Erano ormai parecchi anni che mi promettevo di vedere i Living Colour sopra ad un palco. Passati e tramontati gli anni dei grandi tour ad aprire per i Rolling Stones, i quattro newyorchesi, sono di casa nei piccoli locali del mondo. Questo tour, a supporto del recente e discreto album "The chair in the doorway" tocca cinque città italiane e Torino fa da apripista.

L'Hiroshima, ormai da anni punto fermo della musica alternativa a Torino, si dimostra come al solito caldo ed accogliente facendo registrare una buona e varia affluenza. Giovani e meno giovani uniti per celebrare una band che sicuramente ha lasciato il segno nella musica rock, per vari e svariati motivi.

Tempi rispettati, cronometro in mano, ed ecco salire sul palco alle ore 22 gli astigiani Warnipples, promettente band piemontese, dedita ad uno street hard rock, che vede nella scena glam losangelina di metà anni 80 e negli Aerosmith i principali punti di riferimento, con un cantante che ricorda Steven Tyler. Insomma la loro proposta musicale stona con il crossover degli headliner ma, il fatto di giocare "quasi" in casa e la buona tenuta del palco li fanno uscire vincitori dopo la loro prova. Il pubblico apprezza, da tenere d'occhio, anche se le band dedite a questo genere, in Italia, non hanno mai avuto una gran fortuna.

Ore 22,45 senza grandi trionfalismi entrano in scena i Living Colour. Prima abbiamo potuto verificare però, la mastodontica batteria di Will Calhoun e la miriade di pedali ed effettistica sia del funambolo Vernon Reid ma soprattutto del bassista Doug Whimbish, che a fine serata sarà il vero protagonista del concerto. Di contro Corey Glover si presenta invero imbolsito nel fisico ma fortunatamente mantiene ancora una voce da paura che si potrà verficare soprattutto nei pezzi più soul e black del gruppo. Come immaginavo i pezzi dell'ultimo album dal vivo acquisiscono ancora più vigore e non sfigurano affatto accanto ai grandi classici . Decadence, Out of mind, Young man e la stupenda Behind the sun, dove possiamo ammirare il tapping di Reid, sembrano già dei classici e fanno venir voglia di riascoltarsi ancora una volta l'ultimo lavoro per apprezzarlo ancora di più.

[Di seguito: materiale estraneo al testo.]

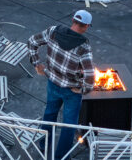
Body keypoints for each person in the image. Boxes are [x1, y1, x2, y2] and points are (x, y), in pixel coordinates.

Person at [28, 10, 94, 157]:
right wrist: (84, 90)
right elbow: (90, 76)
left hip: (52, 83)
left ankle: (43, 145)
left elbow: (32, 41)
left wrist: (36, 64)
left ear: (72, 20)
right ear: (87, 26)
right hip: (72, 91)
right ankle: (61, 156)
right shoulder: (84, 47)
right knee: (68, 125)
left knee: (49, 114)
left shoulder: (53, 31)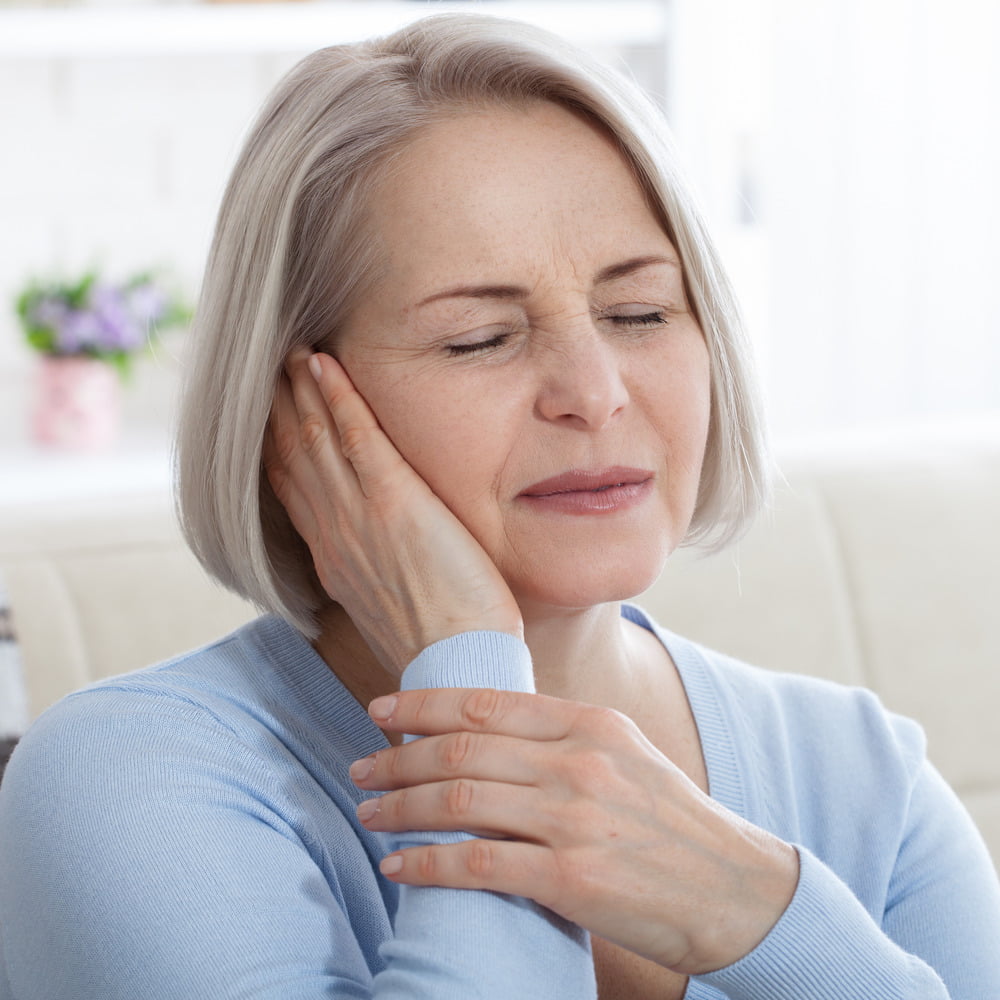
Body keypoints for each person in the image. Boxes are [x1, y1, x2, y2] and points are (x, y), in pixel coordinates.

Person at [1, 13, 998, 1000]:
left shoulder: (869, 778)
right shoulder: (120, 782)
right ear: (290, 419)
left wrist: (758, 913)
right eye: (479, 337)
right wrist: (472, 671)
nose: (594, 389)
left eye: (640, 312)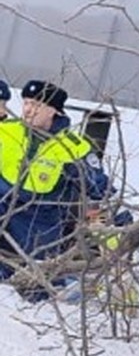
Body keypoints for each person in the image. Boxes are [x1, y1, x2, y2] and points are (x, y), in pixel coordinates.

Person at [0, 80, 111, 280]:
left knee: (37, 289)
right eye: (26, 103)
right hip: (3, 206)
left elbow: (97, 191)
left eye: (37, 105)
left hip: (38, 223)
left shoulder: (73, 147)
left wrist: (106, 236)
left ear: (53, 111)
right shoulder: (6, 130)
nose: (29, 110)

I Living Colour pescano da tutti gli album, dimenticando, forse il penultimo "Collideoscope". Tra mazzate micidiali come Go away, Auslander e Time'up proposta nei bis trovano posto anche due cover, Papa was a rollin' stone  e l'inaspettato omaggio ai Nirvana con una riproposizione fedele di In Bloom con il valore aggiunto della voce di Glover.

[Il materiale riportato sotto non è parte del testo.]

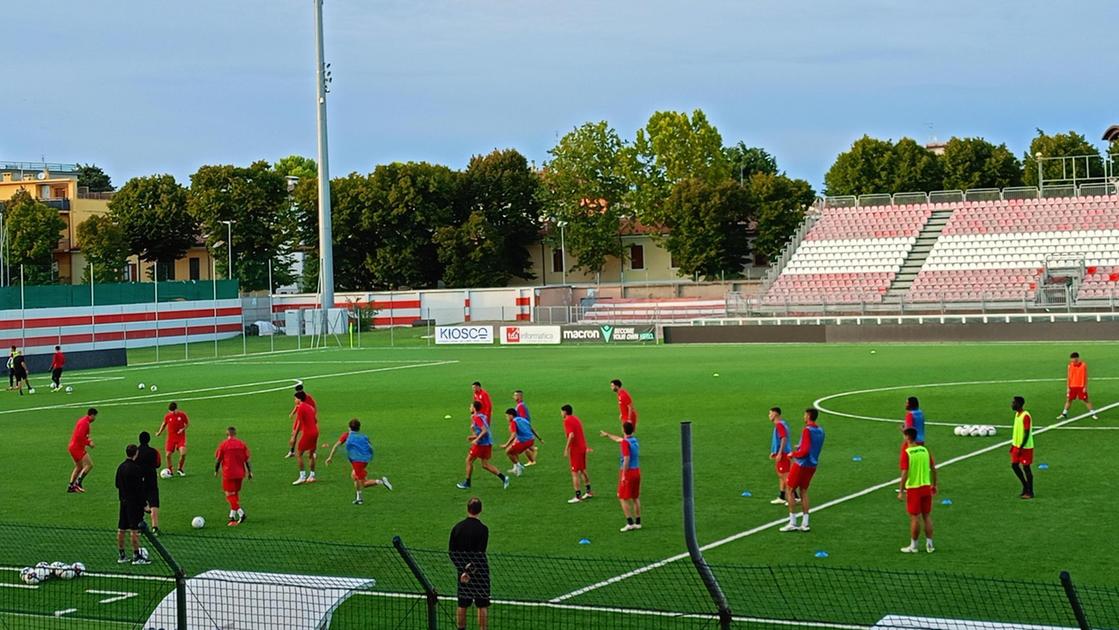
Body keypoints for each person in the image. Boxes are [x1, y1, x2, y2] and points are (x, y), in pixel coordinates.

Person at [326, 418, 392, 504]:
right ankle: (359, 498)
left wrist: (330, 457)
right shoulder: (363, 436)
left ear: (349, 428)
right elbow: (370, 446)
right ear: (359, 428)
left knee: (364, 483)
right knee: (354, 476)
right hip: (365, 460)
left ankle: (381, 481)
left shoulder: (346, 435)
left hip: (358, 462)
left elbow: (336, 446)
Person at [780, 408, 825, 533]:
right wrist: (800, 446)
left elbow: (804, 451)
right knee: (804, 491)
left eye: (805, 415)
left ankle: (792, 522)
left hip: (801, 465)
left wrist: (793, 454)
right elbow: (813, 446)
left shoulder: (807, 430)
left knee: (790, 489)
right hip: (812, 465)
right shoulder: (821, 430)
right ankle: (805, 523)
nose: (803, 417)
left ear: (809, 416)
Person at [449, 497, 490, 630]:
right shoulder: (483, 530)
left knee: (462, 603)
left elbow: (452, 552)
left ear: (467, 509)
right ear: (481, 510)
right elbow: (480, 553)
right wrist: (471, 570)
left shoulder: (457, 528)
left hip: (462, 574)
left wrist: (463, 570)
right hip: (480, 572)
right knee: (482, 604)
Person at [898, 427, 937, 553]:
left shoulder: (907, 452)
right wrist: (934, 485)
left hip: (914, 489)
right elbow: (934, 468)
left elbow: (905, 473)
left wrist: (901, 490)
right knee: (927, 516)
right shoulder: (925, 450)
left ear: (907, 437)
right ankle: (930, 545)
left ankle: (913, 546)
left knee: (915, 517)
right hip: (926, 487)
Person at [457, 401, 509, 490]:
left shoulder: (477, 418)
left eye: (470, 406)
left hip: (481, 444)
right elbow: (482, 431)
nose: (469, 408)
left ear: (474, 408)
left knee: (468, 461)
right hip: (487, 444)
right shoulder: (482, 416)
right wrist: (473, 437)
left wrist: (476, 440)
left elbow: (484, 430)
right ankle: (504, 478)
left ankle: (467, 483)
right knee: (485, 465)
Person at [601, 422, 642, 532]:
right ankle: (638, 522)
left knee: (622, 497)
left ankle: (630, 523)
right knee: (635, 497)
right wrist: (608, 435)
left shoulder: (625, 443)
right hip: (637, 471)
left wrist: (623, 475)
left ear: (623, 430)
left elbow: (626, 459)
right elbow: (619, 439)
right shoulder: (634, 440)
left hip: (628, 472)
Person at [115, 444, 150, 564]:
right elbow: (139, 489)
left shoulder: (120, 467)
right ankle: (136, 556)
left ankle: (122, 555)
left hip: (123, 501)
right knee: (134, 529)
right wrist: (145, 504)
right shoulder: (136, 469)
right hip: (134, 503)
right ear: (136, 453)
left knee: (121, 528)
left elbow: (117, 485)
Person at [215, 426, 252, 526]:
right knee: (234, 493)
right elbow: (247, 459)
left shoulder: (223, 445)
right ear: (235, 434)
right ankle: (232, 516)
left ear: (227, 434)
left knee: (229, 495)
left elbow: (218, 459)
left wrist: (216, 470)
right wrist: (250, 472)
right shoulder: (241, 444)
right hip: (240, 473)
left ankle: (241, 513)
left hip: (229, 473)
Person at [562, 404, 592, 503]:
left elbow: (571, 435)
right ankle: (588, 491)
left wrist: (566, 448)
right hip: (582, 447)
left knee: (574, 472)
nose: (561, 413)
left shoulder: (567, 420)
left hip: (576, 449)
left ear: (565, 412)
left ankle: (577, 496)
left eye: (562, 411)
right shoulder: (576, 419)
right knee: (583, 469)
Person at [501, 408, 541, 476]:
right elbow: (532, 429)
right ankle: (515, 468)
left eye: (507, 416)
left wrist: (506, 444)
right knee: (514, 450)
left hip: (524, 440)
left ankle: (519, 467)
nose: (506, 418)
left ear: (511, 415)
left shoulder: (514, 422)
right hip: (531, 439)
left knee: (508, 452)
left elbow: (513, 435)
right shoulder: (523, 419)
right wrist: (539, 438)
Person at [769, 407, 797, 505]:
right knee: (781, 475)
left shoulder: (779, 425)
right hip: (783, 452)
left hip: (783, 453)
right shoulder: (782, 424)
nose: (769, 416)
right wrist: (774, 451)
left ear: (775, 414)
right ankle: (782, 496)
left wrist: (780, 452)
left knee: (785, 475)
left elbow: (783, 438)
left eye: (770, 413)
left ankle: (795, 496)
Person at [136, 432, 162, 535]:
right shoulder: (154, 451)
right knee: (154, 502)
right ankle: (155, 527)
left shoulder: (136, 451)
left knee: (139, 501)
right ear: (149, 440)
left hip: (139, 480)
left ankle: (140, 526)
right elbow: (158, 464)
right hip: (151, 479)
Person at [1059, 352, 1099, 420]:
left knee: (1086, 400)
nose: (1072, 360)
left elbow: (1085, 377)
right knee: (1069, 400)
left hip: (1081, 386)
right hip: (1072, 386)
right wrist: (1068, 387)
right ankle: (1064, 413)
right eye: (1071, 359)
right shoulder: (1070, 365)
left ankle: (1093, 413)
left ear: (1077, 358)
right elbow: (1069, 377)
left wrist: (1085, 387)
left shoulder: (1083, 365)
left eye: (1073, 359)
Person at [291, 390, 319, 485]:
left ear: (299, 399)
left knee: (299, 454)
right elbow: (315, 420)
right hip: (315, 432)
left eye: (295, 398)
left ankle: (302, 476)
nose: (294, 400)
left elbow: (299, 424)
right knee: (311, 454)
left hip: (308, 433)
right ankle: (312, 476)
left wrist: (294, 437)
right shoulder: (310, 407)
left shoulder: (301, 408)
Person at [155, 402, 189, 477]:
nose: (172, 412)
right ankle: (170, 469)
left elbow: (187, 424)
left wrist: (182, 429)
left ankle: (180, 469)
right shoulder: (167, 416)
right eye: (171, 411)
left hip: (180, 438)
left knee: (183, 454)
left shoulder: (182, 415)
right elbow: (164, 424)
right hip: (171, 438)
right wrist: (159, 432)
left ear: (177, 409)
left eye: (174, 411)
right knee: (168, 455)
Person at [68, 408, 97, 493]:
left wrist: (88, 440)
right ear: (92, 415)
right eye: (95, 416)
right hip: (77, 448)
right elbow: (80, 436)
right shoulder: (85, 423)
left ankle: (71, 486)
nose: (95, 419)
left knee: (79, 467)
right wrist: (89, 443)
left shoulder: (84, 421)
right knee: (89, 465)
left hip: (74, 447)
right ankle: (77, 484)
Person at [1011, 396, 1034, 499]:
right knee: (1014, 465)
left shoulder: (1025, 416)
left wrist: (1021, 446)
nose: (1012, 404)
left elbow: (1026, 432)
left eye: (1014, 402)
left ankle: (1030, 492)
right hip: (1016, 446)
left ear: (1019, 404)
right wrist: (1013, 445)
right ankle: (1025, 486)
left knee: (1026, 468)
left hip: (1025, 447)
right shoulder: (1017, 415)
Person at [287, 383, 317, 458]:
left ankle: (312, 452)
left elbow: (313, 407)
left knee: (308, 434)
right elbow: (297, 406)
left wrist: (312, 417)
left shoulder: (307, 397)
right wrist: (292, 413)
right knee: (294, 433)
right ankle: (292, 451)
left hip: (306, 419)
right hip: (299, 417)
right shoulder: (299, 397)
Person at [512, 390, 538, 465]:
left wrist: (521, 428)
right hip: (524, 429)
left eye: (515, 395)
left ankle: (531, 461)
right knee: (524, 445)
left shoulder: (520, 406)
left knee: (522, 446)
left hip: (523, 429)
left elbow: (523, 419)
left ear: (520, 396)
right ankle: (533, 450)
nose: (514, 397)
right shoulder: (520, 405)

I Living Colour si divertono e si vede, scherzano tra loro e interagiscono con il pubblico, il tutto, senza tralasciare passione, cuore e tecnica come quella della base ritmica. Wimbish autore di un grande assolo al basso usandolo come chitarra grazie agli innumerevoli pedals di cui disponeva e poi l'assolo di batteria di Calhoum a metà concerto, un quarto d'ora che focalizza gli occhi dei presenti e che scalda loro le mani al momento di applaudire la performance. Divertente il siparietto su Elvis is dead con il finale che si trasforma in Hound Dog di elvis appunto. Poi non potevano mancare Glamour boys, il soul di Bi e la loro canzone "della carriera" quella Cult of Personality che, chissà, i più giovani avranno imparato suonandola su Guitar Hero.

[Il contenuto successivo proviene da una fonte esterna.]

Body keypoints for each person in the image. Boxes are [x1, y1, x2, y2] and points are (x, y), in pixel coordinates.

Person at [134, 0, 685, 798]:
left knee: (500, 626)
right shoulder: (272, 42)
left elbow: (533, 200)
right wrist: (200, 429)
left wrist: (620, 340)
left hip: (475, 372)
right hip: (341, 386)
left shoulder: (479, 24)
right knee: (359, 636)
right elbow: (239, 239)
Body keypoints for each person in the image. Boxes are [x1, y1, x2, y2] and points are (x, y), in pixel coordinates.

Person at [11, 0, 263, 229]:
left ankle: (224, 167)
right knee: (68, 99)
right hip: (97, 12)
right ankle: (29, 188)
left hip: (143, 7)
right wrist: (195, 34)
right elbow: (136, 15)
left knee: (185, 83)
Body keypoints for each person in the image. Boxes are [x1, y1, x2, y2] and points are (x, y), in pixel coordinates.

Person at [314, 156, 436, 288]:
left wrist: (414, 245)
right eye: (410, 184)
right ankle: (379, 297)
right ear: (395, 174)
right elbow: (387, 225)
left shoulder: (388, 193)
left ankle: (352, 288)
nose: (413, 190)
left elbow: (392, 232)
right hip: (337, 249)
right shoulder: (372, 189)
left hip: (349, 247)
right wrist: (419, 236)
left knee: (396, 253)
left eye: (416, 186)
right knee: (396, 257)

Due ore esatte di concerto, suonate e passate alla grande, da un band di professionisti che si diverte ancora sopra un palco e questo è evidente e tangibile, riversando il tutto sul pubblico che lo capisce e contraccambia con rispetto. Averne. Sicuramente da consigliare a tutti quelli che dalla musica e da un concerto cercano il massimo: tecnica, passione e divertimento. Cosa volere di più?